Finance Director Miller cautioned that the amounts projected were approximations at this time, based initial Department Head requests and City Manager recommendations for each department, with an approximate $5,000 needed to cover step increases throughout the various departments, but not yet specified per department on their final line item budgets.
Councilmember Ihlan noted a number of Department budgets indicating a significant increase in telephone costs, but not across the board, and sought clarification. Councilmember Ihlan questioned how she could how she could determine if the overall costs were increasing or how they were allocated.
Finance Director Miller advised that city-wide overall phone costs were not going up, just a redistribution of the formula used to allocate costs among departments, with staff tweaking that allocation periodically. Mr. Miller advised that he didn’t have the specific allocation formula with him, but overall, anticipated a slight decrease in phone costs, through the City’s continued partnerships on the City’s phone system to defray costs for Roseville taxpayers.
Councilmember Ihlan advised that she would use the Budget Workpapers as she continued her review, and submit additional questions to staff for their response prior to scheduled final budget adoption on December 6, 2010. Councilmember Ihlan advised that she would need a summary from staff of any positions being reduced or added as part of an organization restructuring before her consideration of final 2011 budget adoption.
City Manager Malinen advised that the information had already been provided to Councilmembers; however, offered to resubmit the information to Councilmembers.
Councilmember Ihlan noted her original alarm in appearances in the Parks and Recreation Department budget and staffing levels at the Nature Center; however, she indicated that it was an apparent reallocation of costs; but she requested that information spelled out in more detail for her further review.
Mayor Klausing noted previous City Council action to reduce the budget levy and budget; and sought any further action by Councilmembers from that action for staff’s response.
Councilmembers Roe and Johnson indicated their concurrence with that previous action.
d. Discussion 2011 City Council Meeting Schedule
City Manager Malinen advised that he had heard no proposed changes from Councilmembers, or from Councilmember-elect McGehee for any changes than presented in the draft 2011 meeting calendar; and proposed to include the schedule on the next Consent Agenda.

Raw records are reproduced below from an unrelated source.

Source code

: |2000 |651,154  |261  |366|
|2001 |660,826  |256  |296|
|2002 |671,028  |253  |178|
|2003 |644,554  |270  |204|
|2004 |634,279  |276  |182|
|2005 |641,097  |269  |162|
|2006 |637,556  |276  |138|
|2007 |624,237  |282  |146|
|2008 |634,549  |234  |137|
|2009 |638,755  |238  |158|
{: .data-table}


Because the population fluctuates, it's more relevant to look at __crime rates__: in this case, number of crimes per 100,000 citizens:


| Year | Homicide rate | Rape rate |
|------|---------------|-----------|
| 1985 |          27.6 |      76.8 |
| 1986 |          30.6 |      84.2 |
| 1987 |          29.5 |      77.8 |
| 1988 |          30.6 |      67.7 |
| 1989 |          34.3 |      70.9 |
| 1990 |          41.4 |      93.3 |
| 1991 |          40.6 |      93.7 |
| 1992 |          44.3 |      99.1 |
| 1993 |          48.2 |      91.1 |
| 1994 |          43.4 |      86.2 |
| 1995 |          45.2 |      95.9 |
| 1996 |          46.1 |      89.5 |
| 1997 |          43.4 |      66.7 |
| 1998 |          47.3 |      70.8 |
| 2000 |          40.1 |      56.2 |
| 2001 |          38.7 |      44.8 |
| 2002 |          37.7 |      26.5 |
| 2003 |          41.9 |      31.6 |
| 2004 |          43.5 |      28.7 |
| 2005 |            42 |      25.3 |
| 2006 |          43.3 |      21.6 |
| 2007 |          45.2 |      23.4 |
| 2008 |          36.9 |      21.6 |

14. City Manager Future Agenda Review
City Manager Bill Malinen distributed upcoming draft agenda items and briefly reviewed those items.
Councilmember Roe clarified that meeting packet materials would be distributed for the November 29, 2010 special meeting, with the packet anticipated for distribution on Wednesday, November 24, 2010.
City Manager Malinen noted that it was staff’s intent that the December 13, 2010 regular business meeting be solely for the purpose of the City Council’s review and consideration for approval of the zoning code update.
15. Councilmember-Initiated Items for Future Meetings
Councilmember Roe requested a policy-level discussion, prior to the end of 2010, of allocation of the Tax Increment Financing (TIF) District funds of $1.1 million from the General Fund, with the exception of the $236,000 plus utilized for new 2011 Capital Investment Plan (CIP) expenditures.
City Manager Malinen scheduled the discussion for the December 6, 2010 agenda.
The meeting was adjourned at approximately 9:12 p.m.